What is needed
For each line below that contains the word "amount", return that line.

Collection entries
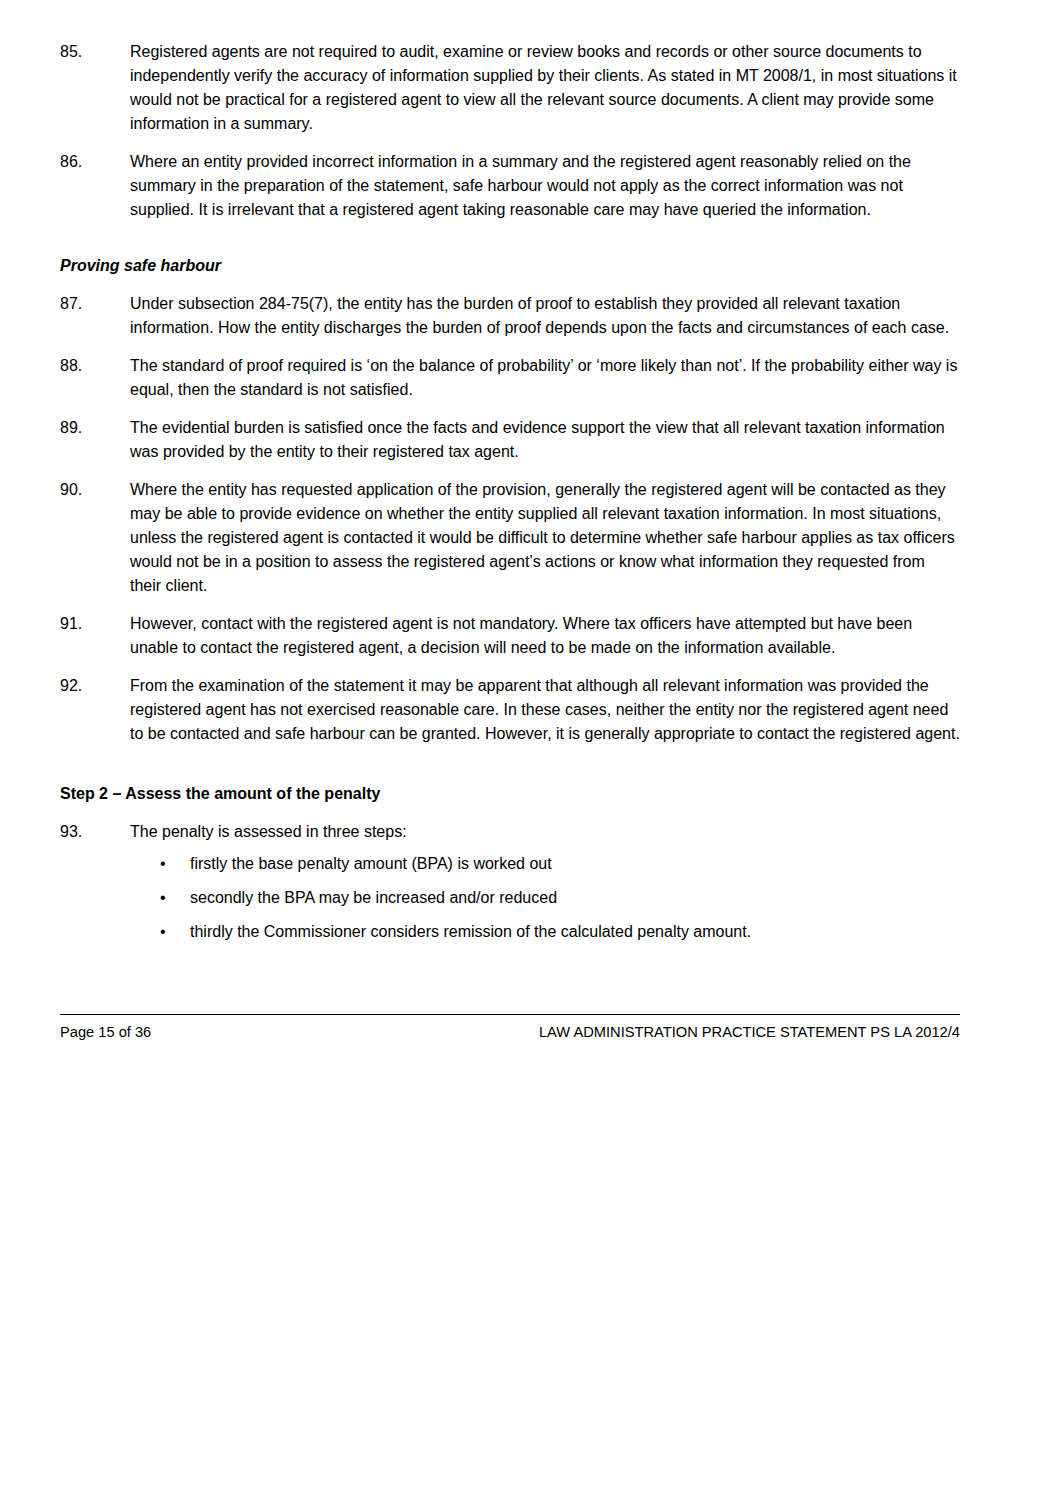85.
Registered agents are not required to audit, examine or review books and records or other source documents to independently verify the accuracy of information supplied by their clients. As stated in MT 2008/1, in most situations it would not be practical for a registered agent to view all the relevant source documents. A client may provide some information in a summary.
86.
Where an entity provided incorrect information in a summary and the registered agent reasonably relied on the summary in the preparation of the statement, safe harbour would not apply as the correct information was not supplied. It is irrelevant that a registered agent taking reasonable care may have queried the information.
Proving safe harbour
87.
Under subsection 284-75(7), the entity has the burden of proof to establish they provided all relevant taxation information. How the entity discharges the burden of proof depends upon the facts and circumstances of each case.
88.
The standard of proof required is ‘on the balance of probability’ or ‘more likely than not’. If the probability either way is equal, then the standard is not satisfied.
89.
The evidential burden is satisfied once the facts and evidence support the view that all relevant taxation information was provided by the entity to their registered tax agent.
90.
Where the entity has requested application of the provision, generally the registered agent will be contacted as they may be able to provide evidence on whether the entity supplied all relevant taxation information. In most situations, unless the registered agent is contacted it would be difficult to determine whether safe harbour applies as tax officers would not be in a position to assess the registered agent’s actions or know what information they requested from their client.
91.
However, contact with the registered agent is not mandatory. Where tax officers have attempted but have been unable to contact the registered agent, a decision will need to be made on the information available.
92.
From the examination of the statement it may be apparent that although all relevant information was provided the registered agent has not exercised reasonable care. In these cases, neither the entity nor the registered agent need to be contacted and safe harbour can be granted. However, it is generally appropriate to contact the registered agent.
Step 2 – Assess the amount of the penalty
93.
The penalty is assessed in three steps:
firstly the base penalty amount (BPA) is worked out
secondly the BPA may be increased and/or reduced
thirdly the Commissioner considers remission of the calculated penalty amount.
Page 15 of 36 LAW ADMINISTRATION PRACTICE STATEMENT PS LA 2012/4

Solution for this task
Step 2 – Assess the amount of the penalty
firstly the base penalty amount (BPA) is worked out
thirdly the Commissioner considers remission of the calculated penalty amount.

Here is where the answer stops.